If farmers were unable to hand over the required amount, the government would accuse production teams of concealing grain. A “struggle between the two roads” (of socialism and capitalism) was launched to counteract the alleged withholding of grain. This campaign used political pressure, mental torture, and ruthless violence to extort every last kernel of grain or seed from the peasants. Anyone who uttered the slightest protest was beaten, sometimes fatally.

The result was the “prolonged agony” of starvation. Jisheng writes:

The grain was gone, the wild herbs had all been eaten, even the bark had been stripped from the trees, and bird droppings, rats, and cotton batting were used to fill stomachs. In the kaolin clay fields, starving people chewed on the clay as they dug it. The corpses of the dead, famine victims seeking refuge from other villages, even one’s own family members, became food for the desperate.

Out of fear and faith, Jisheng describes, “People sat alongside storage depots waiting for the government to release grain, crying out, ‘Communist Party, Chairman Mao, save us!’ Some people starved to death sitting next to the grain depots.”

Graphically, Jisheng recounts, “Commune members first lost weight, then swelled with edema, then wasted away until they vomited fluid and died.” One father “was afraid that his sons, ages three and four, would be left with no one to care for them, so he drowned them in a pit just before he died.”

When nothing else was left, some ate their own or exchanged children to be eaten. In a memoir, official Yu Dehong wrote: “There were cases of cannibalism in nearly every village, and many incidents so tragic that I cannot bear to speak of them.”

Jisheng, echoing Sen, writes, “It is a tragedy unprecedented in world history for tens of millions of people to starve to death and to resort to cannibalism during a period of normal climate patterns with no wars or epidemics.”

Had Mao and his cadres learned from Stalin’s playbook? Jisheng’s reporting echoes the Holodomor:

To prevent starving people from fleeing and spreading news of the disaster, county party committees deployed armed guards to patrol borders and access roads. Sentry posts were set up on roadways, and checkpoints at every village. Bus stops were manned by police officers, and long-distance buses could be driven only by party members. Anyone discovered trying to leave had all his belongings confiscated and was beaten. Xinyang’s rail depots were monitored by the railway public security bureau. The peasants could only stay home and await death.

The peasants “were swollen with starvation, while the cadres were swollen with overeating.” The destruction of the family in China didn’t mean “more care, more love.”

Mao knew.
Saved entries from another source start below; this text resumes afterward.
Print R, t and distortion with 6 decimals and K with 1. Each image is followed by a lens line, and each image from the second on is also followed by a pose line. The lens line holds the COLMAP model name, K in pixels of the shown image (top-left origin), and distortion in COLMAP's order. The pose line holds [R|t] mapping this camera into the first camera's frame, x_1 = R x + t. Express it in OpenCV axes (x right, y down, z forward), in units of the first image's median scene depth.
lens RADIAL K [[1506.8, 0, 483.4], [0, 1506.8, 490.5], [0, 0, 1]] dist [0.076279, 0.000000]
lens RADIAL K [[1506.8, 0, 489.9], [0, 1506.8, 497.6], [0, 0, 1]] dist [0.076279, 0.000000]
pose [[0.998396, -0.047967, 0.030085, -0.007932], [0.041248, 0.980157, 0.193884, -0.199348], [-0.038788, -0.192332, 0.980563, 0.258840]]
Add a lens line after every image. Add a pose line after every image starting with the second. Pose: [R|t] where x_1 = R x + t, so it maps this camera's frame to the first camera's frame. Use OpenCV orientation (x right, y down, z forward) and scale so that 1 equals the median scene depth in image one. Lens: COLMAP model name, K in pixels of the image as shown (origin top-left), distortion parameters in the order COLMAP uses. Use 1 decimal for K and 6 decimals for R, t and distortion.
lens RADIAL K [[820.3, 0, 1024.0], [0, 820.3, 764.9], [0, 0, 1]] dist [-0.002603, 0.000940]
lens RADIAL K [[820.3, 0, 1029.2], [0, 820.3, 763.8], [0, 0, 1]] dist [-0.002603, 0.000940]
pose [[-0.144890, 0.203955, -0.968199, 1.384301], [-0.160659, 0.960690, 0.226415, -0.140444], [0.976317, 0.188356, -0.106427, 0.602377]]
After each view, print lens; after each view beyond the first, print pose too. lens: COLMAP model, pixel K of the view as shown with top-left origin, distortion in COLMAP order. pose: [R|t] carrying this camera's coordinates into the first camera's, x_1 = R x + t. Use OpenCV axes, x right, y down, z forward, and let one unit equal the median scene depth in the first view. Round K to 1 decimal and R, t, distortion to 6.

Communist Party Vice-Chair, Liu Shaoqi told Mao, “History will record the role you and I played in the starvation of so many people, and the cannibalism will also be memorialized!”

None of this is what family abolitionists, like Lewis, have in mind. Despite all his horrific crimes, Mao didn’t have mass starvation in mind when he set out to abolish the family. Mao blamed the unfathomable millions of dead “on political and class enemies.” As always, with totalitarians, “mistakes were made, but not by me.”